- **Document section**
----

McGowan, others in the fishing industry, NOAA and representatives from 50 nations that fish for tuna are meeting this week in La Jolla, Calif., for Kobe III, an international conference to discuss ways to improve the sustainable management of the world’s tunas.
How did you get involved in tuna fishing?
In 1974, I was living in Laguna Beach and had just sold my sailboat business when friends suggested I talk to the owner of the largest tuna fishing boat in San Diego. I had a shipmaster’s license that I’d picked up after my time in the Navy in the Vietnam War. I was hired and the next day I was on an airplane headed to Abidjan, Ivory Coast, to pick up a boat and head out tuna fishing.
The F/V Atlantis was the last large purse seine vessel, called a superseiner, to fish tuna out of San Diego and unload at a San Pedro cannery, ending the era where San Diego/San Pedro were considered tuna capitals of the world.
Download here. (Photo: NOAA)
What was it like to work on a high seas tuna vessel?
It doesn’t matter if you’re off the coast of Africa or in the eastern Pacific, when the fishing is good it’s very exciting. I was the navigator, and the fishing captain was at the top of the mast. I’d be controlling the vessel as we encircled the tunas with a purse seine net. Then we’d pull in the cable that draws the net closed at the bottom and haul in the fish.

----

Dataset entries:

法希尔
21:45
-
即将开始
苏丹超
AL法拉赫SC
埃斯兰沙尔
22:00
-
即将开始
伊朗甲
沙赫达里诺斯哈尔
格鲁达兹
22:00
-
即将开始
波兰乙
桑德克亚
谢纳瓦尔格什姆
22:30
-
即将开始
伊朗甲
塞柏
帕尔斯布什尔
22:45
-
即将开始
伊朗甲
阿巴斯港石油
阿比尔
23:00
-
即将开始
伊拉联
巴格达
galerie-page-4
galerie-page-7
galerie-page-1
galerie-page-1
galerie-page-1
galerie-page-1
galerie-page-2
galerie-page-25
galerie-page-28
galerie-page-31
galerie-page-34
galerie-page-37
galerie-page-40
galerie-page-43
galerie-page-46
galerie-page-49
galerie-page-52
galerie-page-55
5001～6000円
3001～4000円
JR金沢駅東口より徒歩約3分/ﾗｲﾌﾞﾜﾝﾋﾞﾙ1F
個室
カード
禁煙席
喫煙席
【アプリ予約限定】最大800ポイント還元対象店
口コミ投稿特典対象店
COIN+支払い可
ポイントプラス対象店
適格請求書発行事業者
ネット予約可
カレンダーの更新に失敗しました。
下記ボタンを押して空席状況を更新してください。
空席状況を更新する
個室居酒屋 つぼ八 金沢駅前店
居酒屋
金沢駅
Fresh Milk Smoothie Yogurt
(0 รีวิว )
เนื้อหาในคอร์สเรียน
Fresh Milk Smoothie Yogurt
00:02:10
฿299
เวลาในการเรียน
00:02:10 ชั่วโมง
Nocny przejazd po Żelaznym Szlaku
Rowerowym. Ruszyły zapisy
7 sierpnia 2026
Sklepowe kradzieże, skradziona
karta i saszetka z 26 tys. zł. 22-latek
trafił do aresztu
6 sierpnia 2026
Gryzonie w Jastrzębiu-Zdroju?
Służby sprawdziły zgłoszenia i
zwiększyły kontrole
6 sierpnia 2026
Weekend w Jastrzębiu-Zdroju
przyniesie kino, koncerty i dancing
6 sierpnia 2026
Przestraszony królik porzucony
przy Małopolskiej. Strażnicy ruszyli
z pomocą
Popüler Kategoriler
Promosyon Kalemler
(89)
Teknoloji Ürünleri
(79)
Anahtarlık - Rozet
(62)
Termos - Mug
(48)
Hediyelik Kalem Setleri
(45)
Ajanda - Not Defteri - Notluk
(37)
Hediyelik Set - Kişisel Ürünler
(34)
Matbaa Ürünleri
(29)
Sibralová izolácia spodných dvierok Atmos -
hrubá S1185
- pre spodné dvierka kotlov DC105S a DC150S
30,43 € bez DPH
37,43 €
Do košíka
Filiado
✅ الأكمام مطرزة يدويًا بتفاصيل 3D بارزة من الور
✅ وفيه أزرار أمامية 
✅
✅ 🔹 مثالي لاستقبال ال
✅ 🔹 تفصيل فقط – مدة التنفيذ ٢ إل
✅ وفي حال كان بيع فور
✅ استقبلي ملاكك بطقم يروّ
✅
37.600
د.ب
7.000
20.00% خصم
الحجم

----

- **Exercise instructions**
From the tuna fishing interview, output the passage starting at "What was it" and ending at "in the fish.", copied word for word.

- **Completed task**
What was it like to work on a high seas tuna vessel?
It doesn’t matter if you’re off the coast of Africa or in the eastern Pacific, when the fishing is good it’s very exciting. I was the navigator, and the fishing captain was at the top of the mast. I’d be controlling the vessel as we encircled the tunas with a purse seine net. Then we’d pull in the cable that draws the net closed at the bottom and haul in the fish.